カイエンの助手席に座ったゆみちぃ部長は、「大きくて、乗り心地がよくて、シッカリ感があって、すごくイイクルマでした!」と熱く語るや「このクルマ、欲しい」と、情景の念を抱くように……。その目は、恋する乙女そのものでした。
以来、何かにつけて「カイエン」の名を口にするようになって約2年。2023年秋に事件は起こります。ポルシェ・フェスティバルの会場で、ゆみちぃ部長の眼前に第3世代マイナーチェンジ版カイエンが姿を現したではありませんか(祝75周年! 「ポルシェフェスティバル'23」でアイドルがすっかりポルシェ沼に)。

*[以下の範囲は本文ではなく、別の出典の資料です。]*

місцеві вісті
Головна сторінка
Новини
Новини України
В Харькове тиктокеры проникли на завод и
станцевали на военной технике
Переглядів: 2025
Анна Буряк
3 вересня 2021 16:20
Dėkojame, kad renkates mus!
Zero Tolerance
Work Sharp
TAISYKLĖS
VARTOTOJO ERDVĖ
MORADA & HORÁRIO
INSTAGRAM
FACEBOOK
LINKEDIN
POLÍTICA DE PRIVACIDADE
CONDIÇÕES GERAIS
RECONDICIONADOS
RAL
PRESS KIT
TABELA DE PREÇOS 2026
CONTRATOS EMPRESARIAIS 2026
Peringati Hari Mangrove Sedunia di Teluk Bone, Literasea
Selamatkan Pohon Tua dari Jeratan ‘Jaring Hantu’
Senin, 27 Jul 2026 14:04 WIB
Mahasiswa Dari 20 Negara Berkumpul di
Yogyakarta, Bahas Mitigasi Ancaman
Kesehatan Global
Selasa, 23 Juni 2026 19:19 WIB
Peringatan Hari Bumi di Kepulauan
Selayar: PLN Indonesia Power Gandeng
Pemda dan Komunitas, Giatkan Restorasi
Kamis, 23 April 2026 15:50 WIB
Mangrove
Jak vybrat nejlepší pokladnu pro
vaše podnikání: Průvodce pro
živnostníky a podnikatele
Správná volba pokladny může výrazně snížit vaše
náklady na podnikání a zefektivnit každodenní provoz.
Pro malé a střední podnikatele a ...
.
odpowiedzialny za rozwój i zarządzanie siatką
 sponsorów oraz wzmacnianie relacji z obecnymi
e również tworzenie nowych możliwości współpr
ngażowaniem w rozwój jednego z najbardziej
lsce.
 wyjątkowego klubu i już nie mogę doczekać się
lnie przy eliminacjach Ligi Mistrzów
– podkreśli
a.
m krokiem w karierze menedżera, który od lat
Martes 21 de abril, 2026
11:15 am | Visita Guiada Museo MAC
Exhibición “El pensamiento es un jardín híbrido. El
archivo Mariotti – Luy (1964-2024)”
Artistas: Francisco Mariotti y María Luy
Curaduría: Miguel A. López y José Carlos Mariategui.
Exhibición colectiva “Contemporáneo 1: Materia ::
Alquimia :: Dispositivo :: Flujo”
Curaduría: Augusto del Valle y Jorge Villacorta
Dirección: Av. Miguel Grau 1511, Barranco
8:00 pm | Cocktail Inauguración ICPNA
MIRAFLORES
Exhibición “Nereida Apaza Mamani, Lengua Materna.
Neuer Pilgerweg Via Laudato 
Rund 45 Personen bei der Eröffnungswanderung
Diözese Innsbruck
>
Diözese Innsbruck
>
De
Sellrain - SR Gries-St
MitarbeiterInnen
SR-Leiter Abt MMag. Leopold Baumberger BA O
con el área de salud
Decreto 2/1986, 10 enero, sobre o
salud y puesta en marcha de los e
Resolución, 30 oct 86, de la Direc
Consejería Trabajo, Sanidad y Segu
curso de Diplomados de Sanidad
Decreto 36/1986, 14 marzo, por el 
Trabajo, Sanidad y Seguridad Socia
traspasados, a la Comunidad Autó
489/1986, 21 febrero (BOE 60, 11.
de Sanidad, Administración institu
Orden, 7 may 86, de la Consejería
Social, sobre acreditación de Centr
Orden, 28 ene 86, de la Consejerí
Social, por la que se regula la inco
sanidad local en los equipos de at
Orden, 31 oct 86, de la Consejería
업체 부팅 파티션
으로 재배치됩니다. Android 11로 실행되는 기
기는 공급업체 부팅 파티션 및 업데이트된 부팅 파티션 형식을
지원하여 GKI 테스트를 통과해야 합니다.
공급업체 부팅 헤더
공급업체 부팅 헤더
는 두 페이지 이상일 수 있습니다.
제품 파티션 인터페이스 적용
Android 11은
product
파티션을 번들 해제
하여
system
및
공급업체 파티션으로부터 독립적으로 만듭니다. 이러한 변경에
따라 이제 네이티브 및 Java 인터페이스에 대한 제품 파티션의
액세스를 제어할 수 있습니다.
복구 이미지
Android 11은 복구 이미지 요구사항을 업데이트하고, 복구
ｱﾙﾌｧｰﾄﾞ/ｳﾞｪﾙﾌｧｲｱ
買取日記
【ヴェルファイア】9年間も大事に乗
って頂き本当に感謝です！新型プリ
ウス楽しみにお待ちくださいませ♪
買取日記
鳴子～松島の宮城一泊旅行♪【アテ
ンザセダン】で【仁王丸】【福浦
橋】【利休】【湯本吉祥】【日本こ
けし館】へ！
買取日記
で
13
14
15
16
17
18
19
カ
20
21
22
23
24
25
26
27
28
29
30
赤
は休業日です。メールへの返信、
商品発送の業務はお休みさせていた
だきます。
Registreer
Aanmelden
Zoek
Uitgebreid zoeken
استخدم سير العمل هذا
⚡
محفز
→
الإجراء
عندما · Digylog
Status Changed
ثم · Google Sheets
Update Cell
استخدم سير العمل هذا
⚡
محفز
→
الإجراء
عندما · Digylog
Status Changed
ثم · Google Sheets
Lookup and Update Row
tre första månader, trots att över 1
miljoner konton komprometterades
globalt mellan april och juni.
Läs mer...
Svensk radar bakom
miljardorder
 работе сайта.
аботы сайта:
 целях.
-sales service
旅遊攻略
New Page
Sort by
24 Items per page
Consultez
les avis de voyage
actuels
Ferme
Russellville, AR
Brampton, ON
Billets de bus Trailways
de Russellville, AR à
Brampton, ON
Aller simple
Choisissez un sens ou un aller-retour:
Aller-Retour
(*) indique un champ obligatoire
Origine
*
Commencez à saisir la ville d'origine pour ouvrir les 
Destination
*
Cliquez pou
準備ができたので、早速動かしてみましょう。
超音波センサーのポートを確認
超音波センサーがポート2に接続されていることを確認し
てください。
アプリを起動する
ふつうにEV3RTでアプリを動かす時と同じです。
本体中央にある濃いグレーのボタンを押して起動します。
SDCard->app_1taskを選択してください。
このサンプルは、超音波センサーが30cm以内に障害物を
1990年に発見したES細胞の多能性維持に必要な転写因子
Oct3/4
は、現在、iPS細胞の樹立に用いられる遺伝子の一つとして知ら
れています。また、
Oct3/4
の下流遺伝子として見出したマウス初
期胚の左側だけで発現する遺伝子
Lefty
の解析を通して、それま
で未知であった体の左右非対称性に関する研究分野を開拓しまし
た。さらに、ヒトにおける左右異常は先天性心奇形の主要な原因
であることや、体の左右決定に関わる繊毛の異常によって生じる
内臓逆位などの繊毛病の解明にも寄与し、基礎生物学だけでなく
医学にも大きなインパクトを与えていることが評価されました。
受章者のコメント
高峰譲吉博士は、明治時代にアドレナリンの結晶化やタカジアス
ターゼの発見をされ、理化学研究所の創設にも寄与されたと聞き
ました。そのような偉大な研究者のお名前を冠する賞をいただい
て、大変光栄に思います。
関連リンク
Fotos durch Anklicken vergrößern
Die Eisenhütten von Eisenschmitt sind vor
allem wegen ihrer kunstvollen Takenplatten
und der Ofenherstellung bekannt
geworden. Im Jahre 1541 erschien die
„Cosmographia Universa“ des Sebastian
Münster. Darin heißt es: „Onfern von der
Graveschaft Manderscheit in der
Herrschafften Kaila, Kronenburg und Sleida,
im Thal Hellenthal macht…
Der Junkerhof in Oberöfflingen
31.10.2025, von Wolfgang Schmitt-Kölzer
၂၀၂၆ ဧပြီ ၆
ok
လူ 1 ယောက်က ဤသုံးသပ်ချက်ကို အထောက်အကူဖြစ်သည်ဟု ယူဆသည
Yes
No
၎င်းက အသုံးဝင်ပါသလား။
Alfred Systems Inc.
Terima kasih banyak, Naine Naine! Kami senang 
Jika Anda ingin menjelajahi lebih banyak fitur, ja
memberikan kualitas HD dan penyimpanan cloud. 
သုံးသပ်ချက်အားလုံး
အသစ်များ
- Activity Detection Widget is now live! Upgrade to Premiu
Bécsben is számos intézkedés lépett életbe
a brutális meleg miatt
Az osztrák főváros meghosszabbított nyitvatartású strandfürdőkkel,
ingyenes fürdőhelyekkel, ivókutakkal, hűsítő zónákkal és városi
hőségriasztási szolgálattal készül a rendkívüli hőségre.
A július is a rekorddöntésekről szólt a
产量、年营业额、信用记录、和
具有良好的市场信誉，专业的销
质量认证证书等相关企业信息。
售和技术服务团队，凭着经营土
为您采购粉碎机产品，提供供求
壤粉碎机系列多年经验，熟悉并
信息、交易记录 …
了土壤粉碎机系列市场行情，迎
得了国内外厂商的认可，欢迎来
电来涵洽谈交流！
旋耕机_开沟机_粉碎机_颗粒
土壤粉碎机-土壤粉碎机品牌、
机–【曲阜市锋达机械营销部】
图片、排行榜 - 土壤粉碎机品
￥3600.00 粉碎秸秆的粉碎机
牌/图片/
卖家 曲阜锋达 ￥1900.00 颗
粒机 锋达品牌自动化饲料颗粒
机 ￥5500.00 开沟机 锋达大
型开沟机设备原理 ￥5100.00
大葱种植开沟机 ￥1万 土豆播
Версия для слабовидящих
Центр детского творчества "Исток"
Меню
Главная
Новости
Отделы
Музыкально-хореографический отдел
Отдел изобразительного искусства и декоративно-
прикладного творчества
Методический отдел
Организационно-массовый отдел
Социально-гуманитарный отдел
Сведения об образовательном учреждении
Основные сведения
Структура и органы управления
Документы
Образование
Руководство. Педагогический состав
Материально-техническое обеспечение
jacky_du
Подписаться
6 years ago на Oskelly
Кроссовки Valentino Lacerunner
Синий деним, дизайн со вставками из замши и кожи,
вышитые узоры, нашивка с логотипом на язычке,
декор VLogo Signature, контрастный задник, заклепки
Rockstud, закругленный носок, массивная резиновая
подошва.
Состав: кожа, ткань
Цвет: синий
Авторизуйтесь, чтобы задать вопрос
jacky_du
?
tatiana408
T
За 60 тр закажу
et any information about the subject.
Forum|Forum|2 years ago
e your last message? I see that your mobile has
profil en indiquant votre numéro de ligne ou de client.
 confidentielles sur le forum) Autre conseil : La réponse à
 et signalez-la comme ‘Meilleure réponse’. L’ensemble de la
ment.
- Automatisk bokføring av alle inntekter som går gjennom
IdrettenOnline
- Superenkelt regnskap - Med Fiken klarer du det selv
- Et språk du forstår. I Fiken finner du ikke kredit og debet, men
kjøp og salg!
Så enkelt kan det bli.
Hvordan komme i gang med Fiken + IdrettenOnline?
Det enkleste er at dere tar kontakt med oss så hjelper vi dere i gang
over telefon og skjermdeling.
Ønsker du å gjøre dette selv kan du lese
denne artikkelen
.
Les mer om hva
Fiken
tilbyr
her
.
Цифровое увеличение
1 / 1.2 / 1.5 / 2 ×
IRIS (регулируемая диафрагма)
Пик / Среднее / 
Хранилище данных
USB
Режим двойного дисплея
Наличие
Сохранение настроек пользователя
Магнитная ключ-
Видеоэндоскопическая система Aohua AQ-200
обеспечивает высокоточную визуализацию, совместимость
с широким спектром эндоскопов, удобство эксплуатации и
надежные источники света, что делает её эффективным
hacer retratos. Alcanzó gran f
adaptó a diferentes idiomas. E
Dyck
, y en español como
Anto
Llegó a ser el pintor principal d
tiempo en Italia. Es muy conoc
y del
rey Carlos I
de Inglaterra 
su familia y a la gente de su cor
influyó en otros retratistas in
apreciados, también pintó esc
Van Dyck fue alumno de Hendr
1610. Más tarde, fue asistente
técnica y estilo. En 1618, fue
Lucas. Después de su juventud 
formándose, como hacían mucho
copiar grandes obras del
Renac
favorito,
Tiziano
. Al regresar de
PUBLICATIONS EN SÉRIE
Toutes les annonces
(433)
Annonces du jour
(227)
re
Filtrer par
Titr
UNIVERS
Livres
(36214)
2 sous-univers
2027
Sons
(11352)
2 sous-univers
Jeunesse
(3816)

「あれこそ、私が乗るべきクルマ」といわんばかりの一目惚れっぷり。そしてついに試乗の日がやってきました。
外見の大きな変更はないが
ホイールが大きくなって迫力が増した
パッと見た感じ「以前と変わってないんじゃない?」と思えるのですが、よく見るとホイールは20から22インチへとサイズアップしたほか、テールランプは左右をつなげた最近のポルシェの一文字タイプへ。フロントバンパーとグリル、ボンネットも変更されています。そして全車マトリックスLEDライトが標準装備となりました。
寸法は全長4930×全幅1983×全高1697mmと立派なラージサイズ。威風堂々とした王者の風格が漂います。
ラゲッジスペースは698Lと大容量。バックドアと床面がツライチになっているので使い勝手は良好です。プライバシーボードは「単なる板」で、取り外すと置き場に困ったりします。また、12Vアクセサリーソケットがないため、キャンプに便利なポータブルバッテリーをラゲッジに置いて走行中に充電することはできないようです。
リアシートを倒せば1708Lで「載せられない荷物はない」と言いたくなるほど。リアシートを倒した時、若干角度がつくものの床面はフラットになりますので多くの荷物を載せるのに便利です。さらに良いのが荷室部分の車高を下げることができること。小柄な方や重たい荷物を積載する時にはとても便利でしょう。